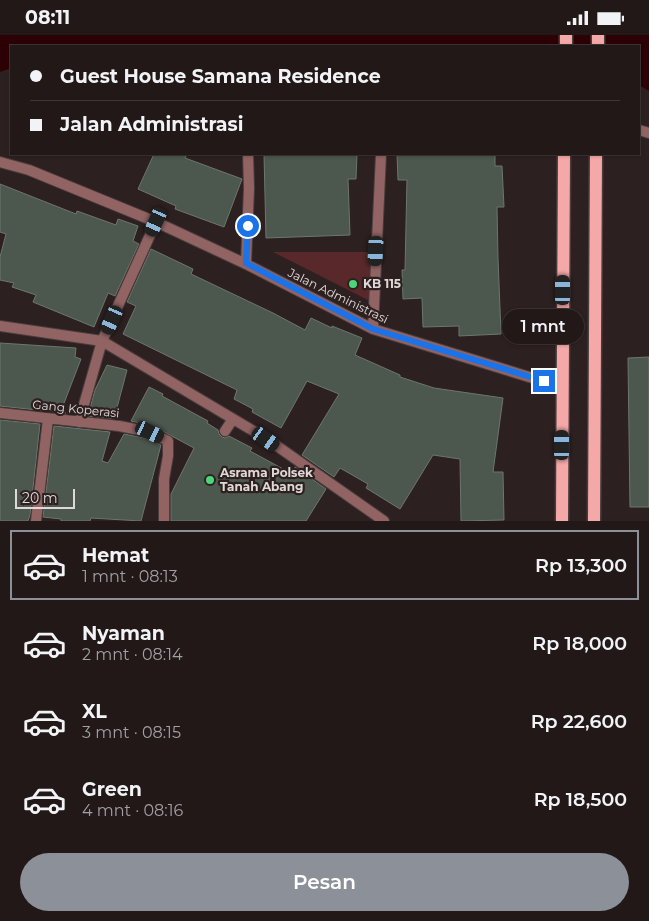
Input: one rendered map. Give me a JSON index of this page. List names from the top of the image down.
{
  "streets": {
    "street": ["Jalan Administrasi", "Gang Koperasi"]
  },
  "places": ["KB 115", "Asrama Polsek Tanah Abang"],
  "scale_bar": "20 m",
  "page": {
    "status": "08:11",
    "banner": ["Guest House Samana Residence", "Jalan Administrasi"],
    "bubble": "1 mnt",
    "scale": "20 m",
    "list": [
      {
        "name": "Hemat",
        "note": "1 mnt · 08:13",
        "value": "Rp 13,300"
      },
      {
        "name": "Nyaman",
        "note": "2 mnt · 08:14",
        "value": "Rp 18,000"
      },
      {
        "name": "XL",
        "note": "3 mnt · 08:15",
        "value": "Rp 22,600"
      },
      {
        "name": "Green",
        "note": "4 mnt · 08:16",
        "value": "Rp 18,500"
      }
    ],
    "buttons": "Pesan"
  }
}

━━━━━━━━━━

• Task brief: What you give back should match the entries above exactly, except that pictures are dropped.

• Solution for this exercise:
Input: one rendered map. Give me a JSON index of this page. List names from the top of the image down.
{
  "streets": {
    "street": ["Jalan Administrasi", "Gang Koperasi"]
  },
  "places": ["KB 115", "Asrama Polsek Tanah Abang"],
  "scale_bar": "20 m",
  "page": {
    "status": "08:11",
    "banner": ["Guest House Samana Residence", "Jalan Administrasi"],
    "bubble": "1 mnt",
    "scale": "20 m",
    "list": [
      {
        "name": "Hemat",
        "note": "1 mnt · 08:13",
        "value": "Rp 13,300"
      },
      {
        "name": "Nyaman",
        "note": "2 mnt · 08:14",
        "value": "Rp 18,000"
      },
      {
        "name": "XL",
        "note": "3 mnt · 08:15",
        "value": "Rp 22,600"
      },
      {
        "name": "Green",
        "note": "4 mnt · 08:16",
        "value": "Rp 18,500"
      }
    ],
    "buttons": "Pesan"
  }
}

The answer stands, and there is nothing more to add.